Rappler CEO and Executive Editor Maria Ressa gestures during a press conference near the Manila Regional Trial Court in Manila, Philippines on June 15... (AP photo)

TAIPEI (Taiwan News) — The founder of Philippine news network Rappler, Maria Ressa, and reporter Reynaldo Santos were on Monday (June 15) convicted of online defamation and face six months to six years in prison.

Both Ressa and Santos are entitled to bail, but each has to pay P200,000 (US$3,972.45) in moral damages and another P200,000 in exemplary damages. The guilty verdicts were handed down by Manila Regional Trial Court (RTC) Branch 46 and can still be appealed at the Supreme Court.

The verdict casts a shadow over press freedom in the Southeast Asian nation and comes at the end of an 8-year-old legal struggle between Rappler and businessman Wilfredo Keng. According to a 2012 Rappler article citing intelligence reports, Keng was involved in human trafficking and drug smuggling.

Five years later, Keng filed a cyber libel lawsuit against Rappler under the Cybercrime Prevention Act, which was passed four months after the offending article had been published. Since 2017, the two parties have been at loggerheads over whether the new law could be retroactive and how long its prescriptive period extends.

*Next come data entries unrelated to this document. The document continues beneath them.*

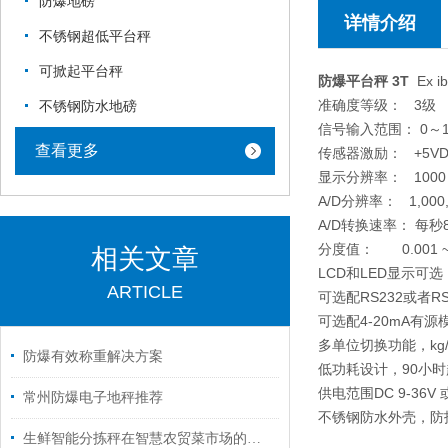
防爆地磅
详情介绍
不锈钢超低平台秤
可掀起平台秤
防爆平台秤 3T
Ex ib
准确度等级： 3级
不锈钢防水地磅
信号输入范围： 0～1
查看更多
传感器激励： +5V
显示分辨率： 1000～
A/D分辨率： 1,000,
A/D转换速率： 每秒
分度值： 0.001 ~ 
相关文章
LCD和LED显示可选
ARTICLE
可选配RS232或者
可选配4-20mA有
多单位切换功能，kg/g
防爆有效称重解决方案
低功耗设计，90小
供电范围DC 9-36V 或
常州防爆电子地秤推荐
不锈钢防水外壳，防护
生鲜智能分拣秤在智慧农贸菜市场的应用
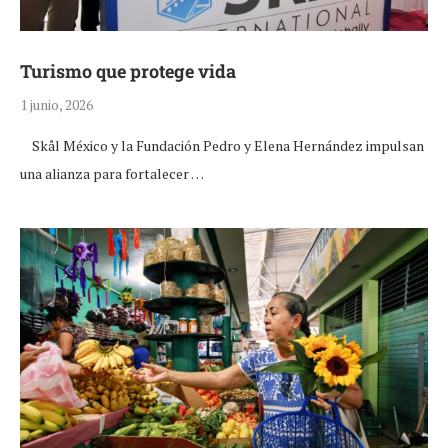
Turismo que protege vida
1 junio, 2026
Skål México y la Fundación Pedro y Elena Hernández impulsan
una alianza para fortalecer …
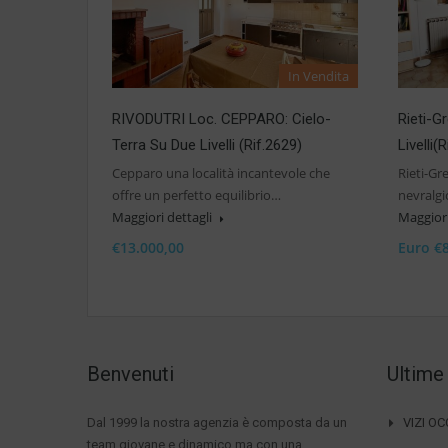
In Vendita
RIVODUTRI Loc. CEPPARO: Cielo-
Rieti-G
Terra Su Due Livelli (Rif.2629)
Livelli(
Cepparo una località incantevole che
Rieti-Gr
offre un perfetto equilibrio…
nevralgic
Maggiori dettagli
Maggiori
€13.000,00
Euro €
Benvenuti
Ultime
Dal 1999 la nostra agenzia è composta da un
VIZI O
team giovane e dinamico ma con una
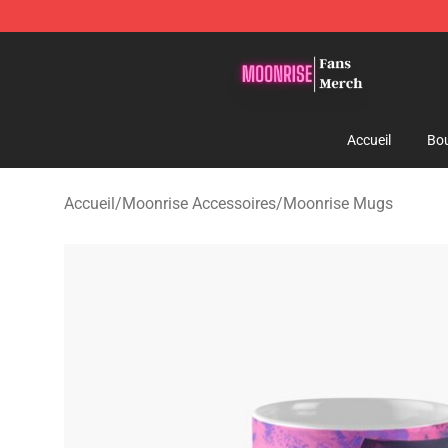
Moonrise Store - Official Moonrise Merchandise Shop
Accueil
Bou
Accueil
/
Moonrise Accessoires
/
Moonrise Mugs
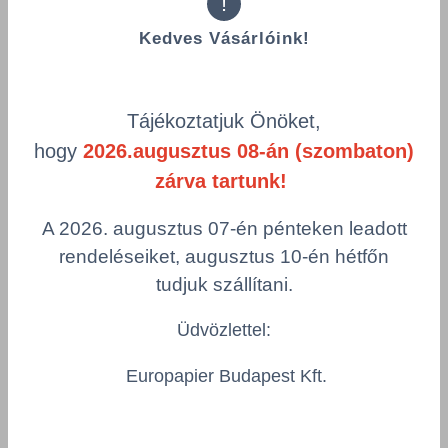
!
Kedves Vásárlóink!
Összes termék (a rendezéshez - SZŰRÉS - kattints a lenti
kategóriákra)
Termékek oldalanként
Tájékoztatjuk Önöket,
product-
hogy
2026.augusztus 08-án (szombaton)
Visszaállítás
grid.filter.title.mobile
zárva tartunk!
Cikkszám
Material Short Text
A 2026. augusztus 07-én pénteken leadott
Szín
rendeléseiket, augusztus 10-én hétfőn
tudjuk szállítani.
Üdvözlettel:
ÉLVÉDÕ PAPÍR 35/35/3/1000mm
KS-35/35/3/1000
Europapier Budapest Kft.
Material Short Text
Szín
ÉLVÉDÕ PAPÍR 35x35x3
barna
1000mm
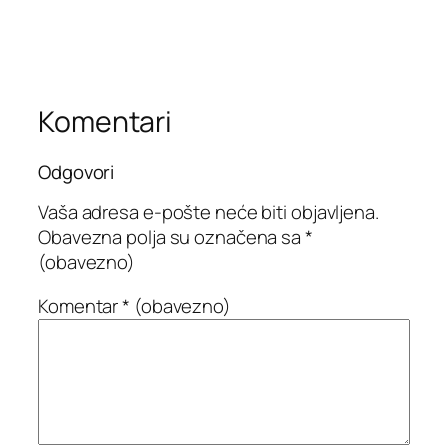
Komentari
Odgovori
Vaša adresa e-pošte neće biti objavljena.
Obavezna polja su označena sa
*
(obavezno)
Komentar
* (obavezno)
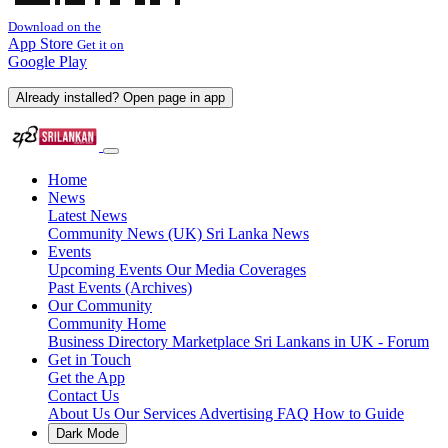
Download on the
App Store
Get it on
Google Play
Already installed? Open page in app
Home
News
Latest News
Community News (UK)
Sri Lanka News
Events
Upcoming Events
Our Media Coverages
Past Events (Archives)
Our Community
Community Home
Business Directory
Marketplace
Sri Lankans in UK - Forum
Get in Touch
Get the App
Contact Us
About Us
Our Services
Advertising
FAQ
How to Guide
Dark Mode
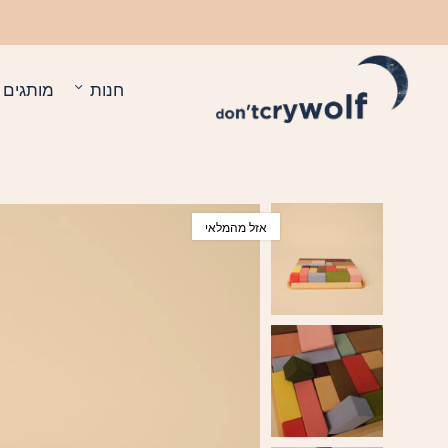
בחזרה למעלה
Skip to Content
חנות
מותגים
אזל מהמלאי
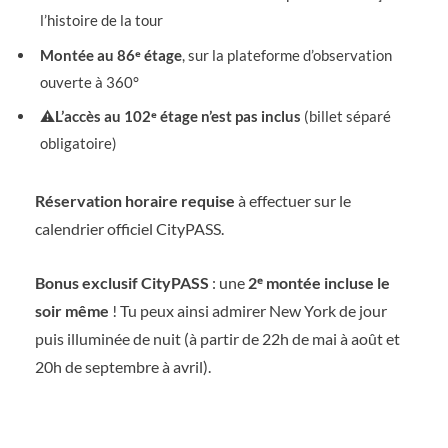
l’histoire de la tour
Montée au 86ᵉ étage
, sur la plateforme d’observation
ouverte à 360°
⚠️
L’accès au 102ᵉ étage n’est pas inclus
(billet séparé
obligatoire)
Réservation horaire requise
à effectuer sur le
calendrier officiel CityPASS.
Bonus exclusif CityPASS
: une
2ᵉ montée incluse le
soir même
! Tu peux ainsi admirer New York de jour
puis illuminée de nuit (à partir de 22h de mai à août et
20h de septembre à avril).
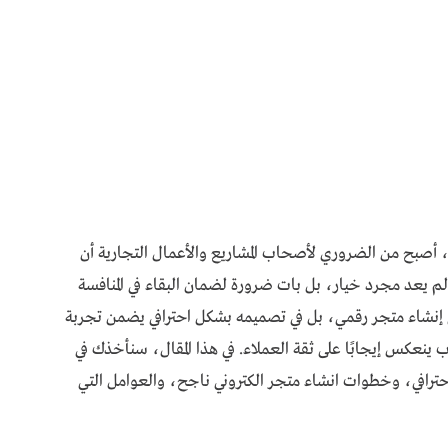
، أصبح من الضروري لأصحاب المشاريع والأعمال التجارية أن
م يعد مجرد خيار، بل بات ضرورة لضمان البقاء في المنافسة
نشاء متجر رقمي، بل في تصميمه بشكل احترافي يضمن تجربة
عكس إيجابًا على ثقة العملاء. في هذا المقال، سنأخذك في
رافي، وخطوات انشاء متجر الكتروني ناجح، والعوامل التي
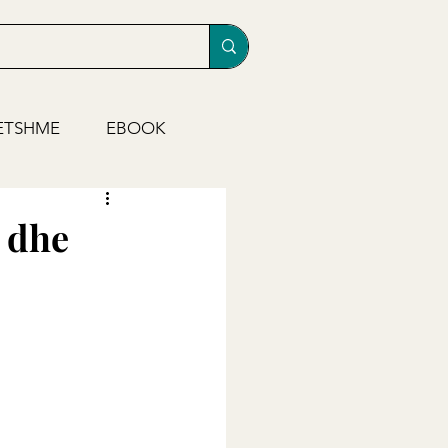
ETSHME
EBOOK
) dhe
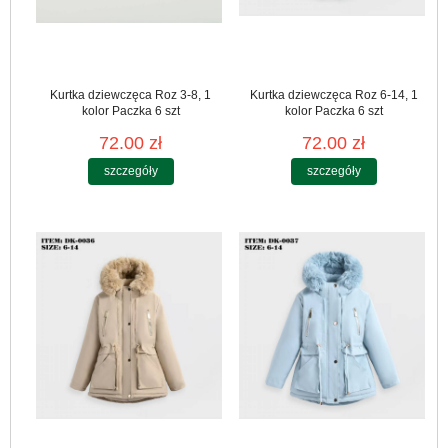
Kurtka dziewczęca Roz 3-8, 1
Kurtka dziewczęca Roz 6-14, 1
kolor Paczka 6 szt
kolor Paczka 6 szt
72.00 zł
72.00 zł
szczegóły
szczegóły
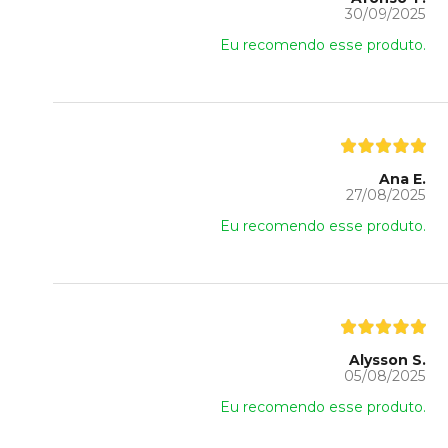
30/09/2025
Eu recomendo esse produto.
Ana E.
27/08/2025
Eu recomendo esse produto.
Alysson S.
05/08/2025
Eu recomendo esse produto.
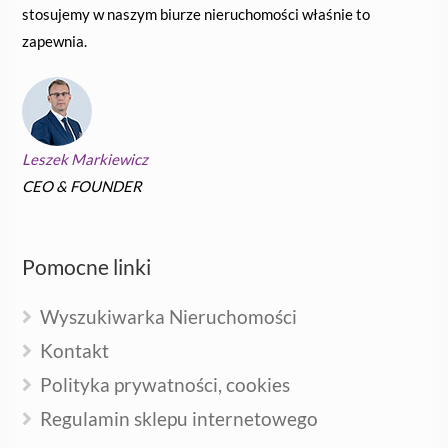
stosujemy w naszym biurze nieruchomości właśnie to
zapewnia.
Leszek Markiewicz
CEO & FOUNDER
Pomocne linki
Wyszukiwarka Nieruchomości
Kontakt
Polityka prywatności, cookies
Regulamin sklepu internetowego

In March 2018, the Philippines' National Bureau of Investigation withdrew its previous statement that the one-year prescriptive period for the libel charge had already expired. It then claimed the libelous article could be treated as an ongoing crime as long as it remained online.

The libel trial began after the country's Department of Justice found an obscure law to extend the prescription period of libel from one to 12 years, Rappler said.

Ressa and Rappler have been a thorn in the side of Filipino President Rodrigo Duterte, as the news outlet has reported the extrajudicial executions of tens of thousands in the president's war on drugs. Moreover, media freedoms have been gravely eroded under the leadership of Duterte, who in 2016 issued a chilling threat: "Just because you're a journalist, you are not exempted from assassination."

The country currently ranks 136th out of 179 countries in the 2020 World Press Freedom Index.

At a press conference after the verdict was announced, Ressa stated:

"I appeal to you, the journalists in this room, [and] the Filipinos who are listening, to protect your rights. We are meant to be a cautionary tale. We are meant to make you afraid, right? So I will appeal again! Don't be afraid. Because if you don't use your rights, you will lose them. If we don't challenge a brazen move to try to roll back the rights guaranteed in the constitution, we will lost them."